On April 5, 2016, Brad Bennett, FINRA's EVP, Enforcement, delivered a thoughtful, serious speech to the audience at the Securities Industry and Financial Markets Association (SIFMA) Anti-Money Laundering and Financial Crimes Conference. His speech focused on three topics of importance in this area.
The first was firm culture. Many of the problems FINRA sees "have their roots in firm culture and in the culture inherent in the business they choose to accept." While we are all aware of regulators' focus on a regulated entity's "culture of compliance," this was the first time I have seen a regulator be so direct in addressing the culture of the "business they [the regulated entities] choose to accept." This speaks directly to the major focus of the Financial Crimes Enforcement Network's (FinCEN's) most recent release (discussed in a different article) that requires financial market companies—including broker-dealers—to (1) know the beneficial owners of the businesses they accept as customers; (2) understand the nature and purpose of the customer (and develop a corresponding risk profile ); and (3) conduct ongoing monitoring of the customer's activities. (The FinCEN release is available at 81 Fed. Reg. 29398 (May 11, 2016).)
The second topic was assessing risk. Mr. Bennett approached this issue systemically and with a special focus on microcap securities. He focused not just on the importance of the practices and procedures a firm uses to monitor the activity in customers' accounts, but also on the systems used to test, calibrate, and tailor these techniques. FINRA is making it clear that a firm's cultural approach to its customers must be matched by monitoring systems capable of identifying improper activity by these customers. This is "risk-based" monitoring required in real time.
The third topic focused on recent cases. In comparing two matters, one in which a compliance officer was charged and another where the AML officer was not, Mr. Bennett examined an important point—when does FINRA charge individuals? The answer was that FINRA looks at potential liability for "individuals in every case." The distinction between the two cases may be reduced to a single proposition: In the case where the AML officer was not charged, the officer did his or her job. The officer questioned the unlawful activity and the inadequate supervisory system that led to FINRA sanctioning the company, but not the compliance officer.
By mid-May, FINRA again demonstrated that it puts its "talk" into action. FINRA fined a major brokerage $17 million for "systemic anti-money laundering compliance failures." The company's now-former AML compliance officer was also fined $25,000 and suspended for three months.

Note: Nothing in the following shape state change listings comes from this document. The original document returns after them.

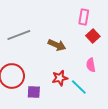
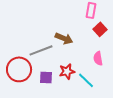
gray line: (19, 35) -> (41, 50), moved
purple square: (34, 92) -> (46, 77), moved

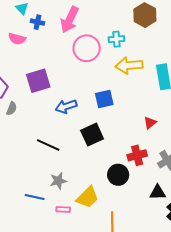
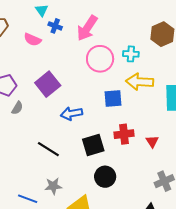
purple square: (38, 81) -> (48, 84), turned -30
blue square: (104, 99) -> (113, 98), moved
red triangle: (150, 123) -> (152, 141), turned -32
red cross: (137, 155) -> (124, 134), moved
black circle: (118, 175) -> (105, 177), moved

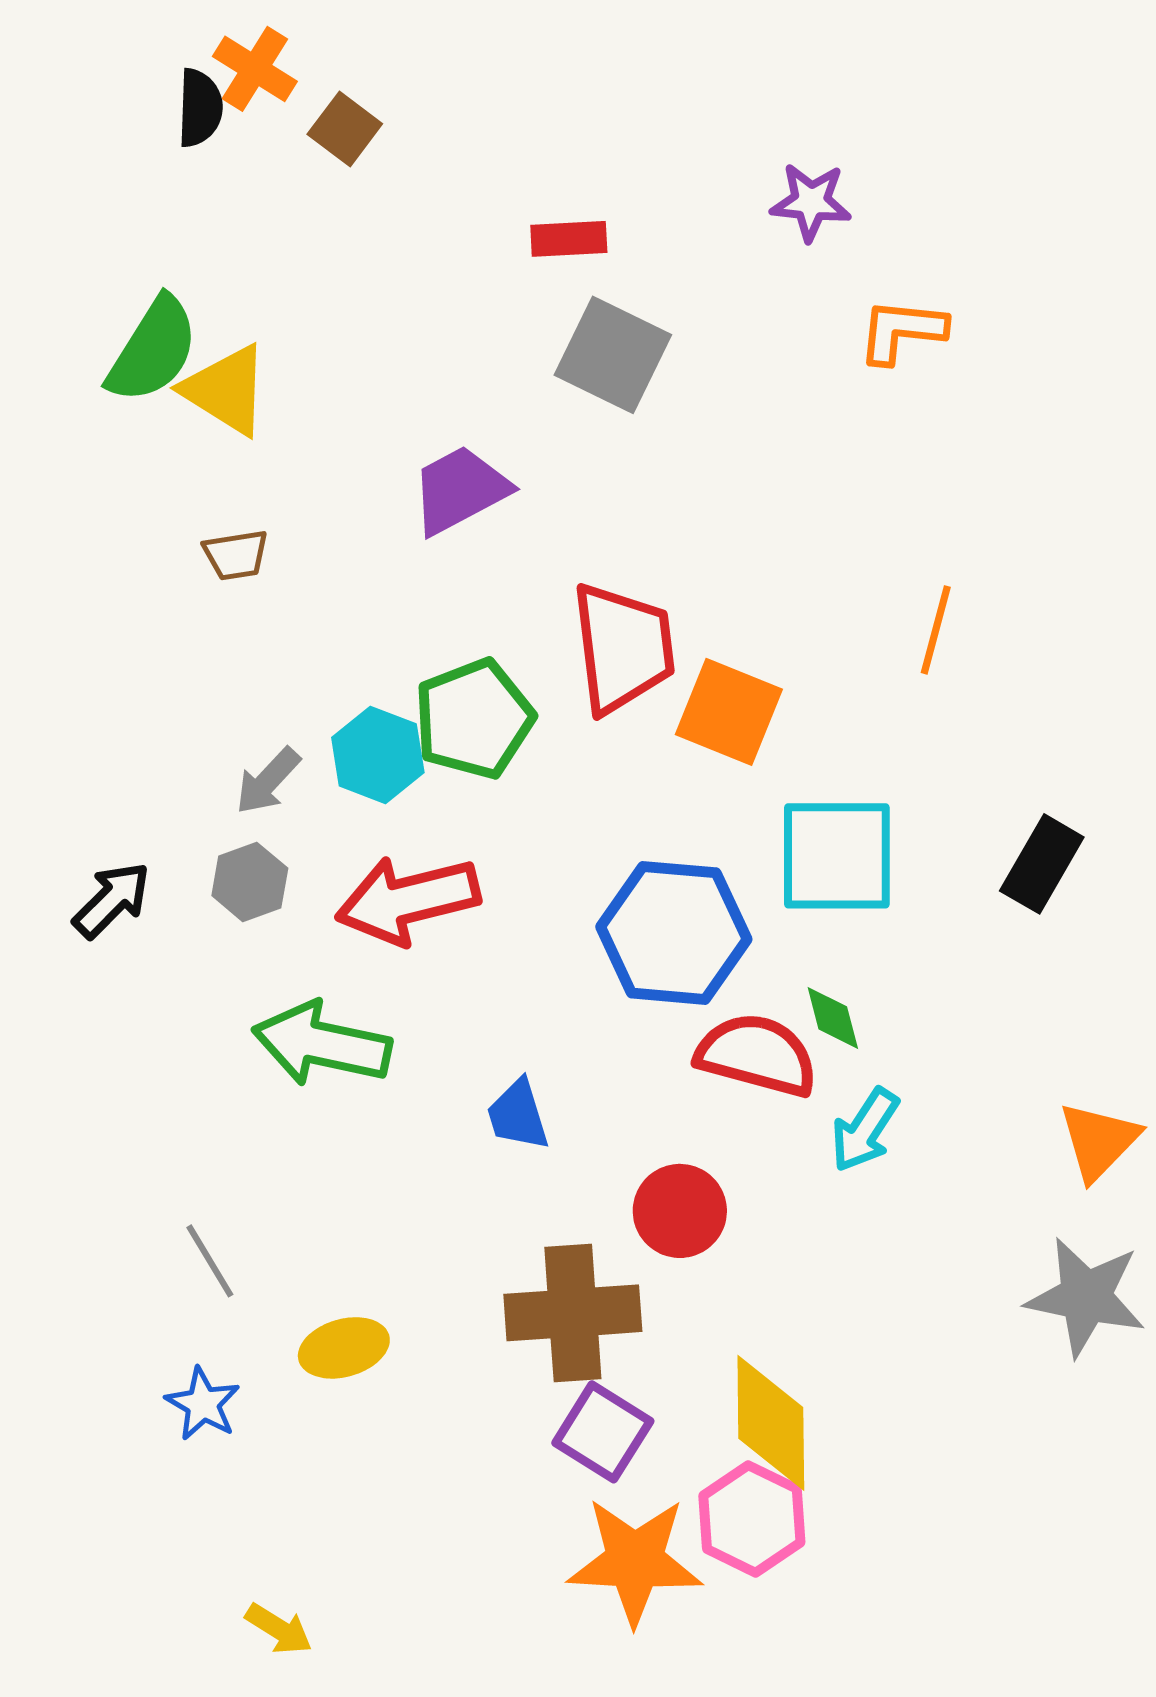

This case is a direct application of Mr. Bennett's April 5 speech to a concrete set of facts. The brokerage, already sanctioned in 2012 for inadequate AML procedures, failed to update its compliance systems to match the company's growth. One result was that certain "red flags" went completely undetected or were inadequately investigated. Another consequence was that the firm failed to conduct required due diligence and periodic risk reviews of foreign financial institutions. Finally, FINRA concluded that the firm failed to establish an adequate, required, customer identification program.
In this case, the AML officer apparently did not carry out the officer's obligation to ensure that the firm's AML program was adequate, or that required reviews were conducted. In addition, the compliance officer did not question the inadequate compliance systems and activities, or raise these issues with the appropriate corporate officers.
There is a direct correlation between FINRA's annual regulatory priorities letters, as highlighted by Mr. Bennett's April 5 speech at the SIFMA Conference, and the following:
- There are a growing number of cases finding personal responsibility for AML compliance failures; and
- There is increased responsibility of FINRA-regulated entities to involve all aspects of their businesses in knowing their customers, monitoring ongoing business activity, and, in short, developing or improving their "culture of compliance."